- [REQUIRED WORK]:
[1] In the reflection on the gospel reading from Mark, which apostle reports having seen a man casting out devils in the name of Jesus?
[2] Please update the records from the line with "sub-120 m fragments." up to and including the line with "road 2 (unclassified): [(431,511),(434,442),(502,315)]", replacing "tile" with "frame" and keeping everything else unchanged. Return only those lines.

- [ARTICLE]:
Today’s gospel reading from Mark has a lesson as telling today as it was when Jesus was instructing his disciples. The seriousness that characterises groups upholding a religious tradition often becomes exclusive and intolerant. The apostle John reports disapprovingly that they had seen a man ‘casting out devils’ in the name of Jesus. How precious in the memory of Christian faith is the Lord’s response. Authentic faith and discipleship must reflect the inclusive ways of God, proclaimed by Jesus in the Sermon on the Mount: ‘Love your enemies … you must set no bounds to your love, just as your heavenly Father set none to his’ (Mt 5:48). ‘Anyone who is not against us if for us’ – words filled with wisdom and generosity. The Lord is at work in every human heart, and who are we to make judgments that may obstruct the mysterious purposes of God?
The rest of the reading provides an important complement to the great lesson concerning outsiders that has just been given. Those who are within the community of faith have a great responsibility to uphold and protect the truth and values of the Gospel – ‘these little one who have faith’ are not the children in the community, but members of the community who may be led astray. What are we to make of Jesus’ drastic advice to ‘cut off’ bodily members that may ‘cause sin’? If they refer to person morality – the more frequently heard interpretation – they are a reminder that faithful discipleship may call for heroically painful decisions. (As we know, the Semitic forms of expression used by Jesus are surprisingly strong to our ears.) There is a strong case, however, for an interpretation of these words as following on from reference to the ‘little ones’. In this interpretation they would refer to exclusion from the community, of persons who would corrupt the faith of insecure believers.

- [STORED DATA]:
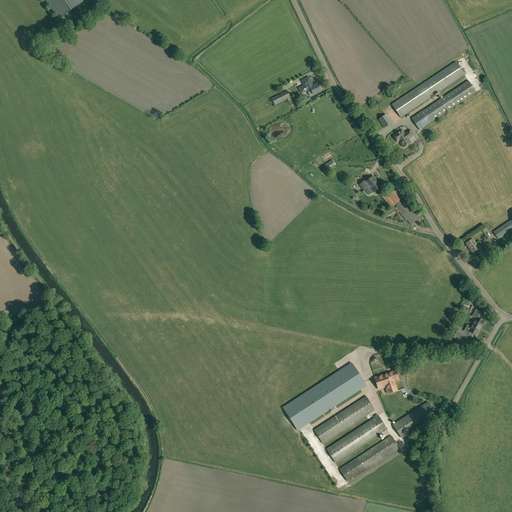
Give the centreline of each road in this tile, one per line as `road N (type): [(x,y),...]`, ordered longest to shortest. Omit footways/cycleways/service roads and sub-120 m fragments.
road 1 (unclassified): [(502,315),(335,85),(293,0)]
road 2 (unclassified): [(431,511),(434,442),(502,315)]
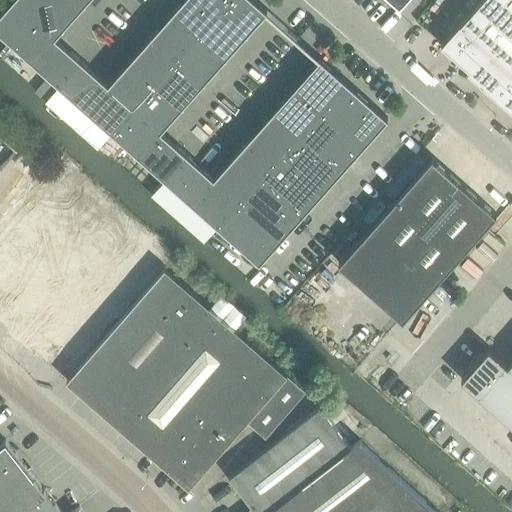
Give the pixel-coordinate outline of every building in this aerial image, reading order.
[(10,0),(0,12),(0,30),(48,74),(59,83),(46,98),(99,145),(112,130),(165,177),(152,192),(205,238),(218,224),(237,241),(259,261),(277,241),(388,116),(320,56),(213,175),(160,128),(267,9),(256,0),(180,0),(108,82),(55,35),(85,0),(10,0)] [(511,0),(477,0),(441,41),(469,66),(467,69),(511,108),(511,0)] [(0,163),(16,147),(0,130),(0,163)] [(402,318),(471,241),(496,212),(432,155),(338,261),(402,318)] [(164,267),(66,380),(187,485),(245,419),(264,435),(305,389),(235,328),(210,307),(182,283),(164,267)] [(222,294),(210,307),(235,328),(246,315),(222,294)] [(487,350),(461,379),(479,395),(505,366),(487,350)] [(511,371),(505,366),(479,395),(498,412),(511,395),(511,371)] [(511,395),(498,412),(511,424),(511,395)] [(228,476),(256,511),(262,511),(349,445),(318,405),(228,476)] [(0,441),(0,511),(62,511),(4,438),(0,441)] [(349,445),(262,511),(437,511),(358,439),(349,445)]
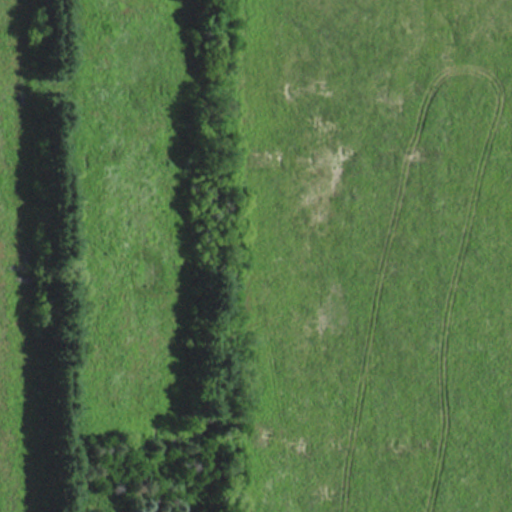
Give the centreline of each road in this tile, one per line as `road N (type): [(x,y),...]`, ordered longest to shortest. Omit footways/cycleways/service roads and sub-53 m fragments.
--
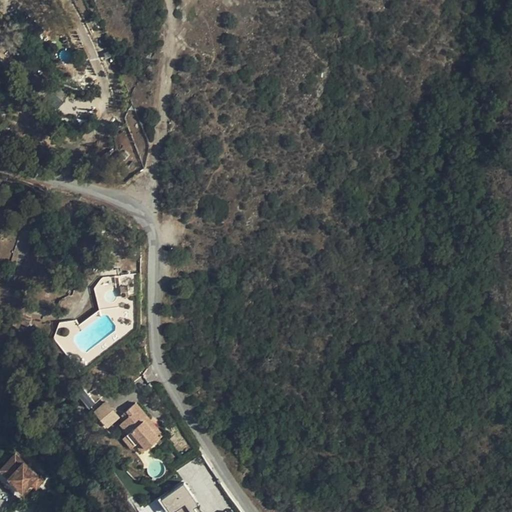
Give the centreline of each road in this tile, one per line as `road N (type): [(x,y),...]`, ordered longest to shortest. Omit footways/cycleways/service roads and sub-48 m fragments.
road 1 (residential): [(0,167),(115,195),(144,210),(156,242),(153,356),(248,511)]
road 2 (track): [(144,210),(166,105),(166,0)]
--
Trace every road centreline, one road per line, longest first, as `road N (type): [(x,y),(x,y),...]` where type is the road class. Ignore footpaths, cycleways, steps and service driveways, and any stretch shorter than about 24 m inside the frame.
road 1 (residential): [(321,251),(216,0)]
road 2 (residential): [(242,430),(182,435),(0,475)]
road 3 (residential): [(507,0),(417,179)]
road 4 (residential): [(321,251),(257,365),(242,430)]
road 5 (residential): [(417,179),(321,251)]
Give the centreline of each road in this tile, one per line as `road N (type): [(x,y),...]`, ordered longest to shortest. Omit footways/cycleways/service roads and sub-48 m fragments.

- [OUTPUTS FOR THE TASKS]:
[1] The apostle John.

[2]
Give the centreline of each road in this frame, one per line as `road N (type): [(x,y),...]`, ordered longest to shortest. Omit footways/cycleways/service roads and sub-120 m fragments.
road 1 (unclassified): [(502,315),(335,85),(293,0)]
road 2 (unclassified): [(431,511),(434,442),(502,315)]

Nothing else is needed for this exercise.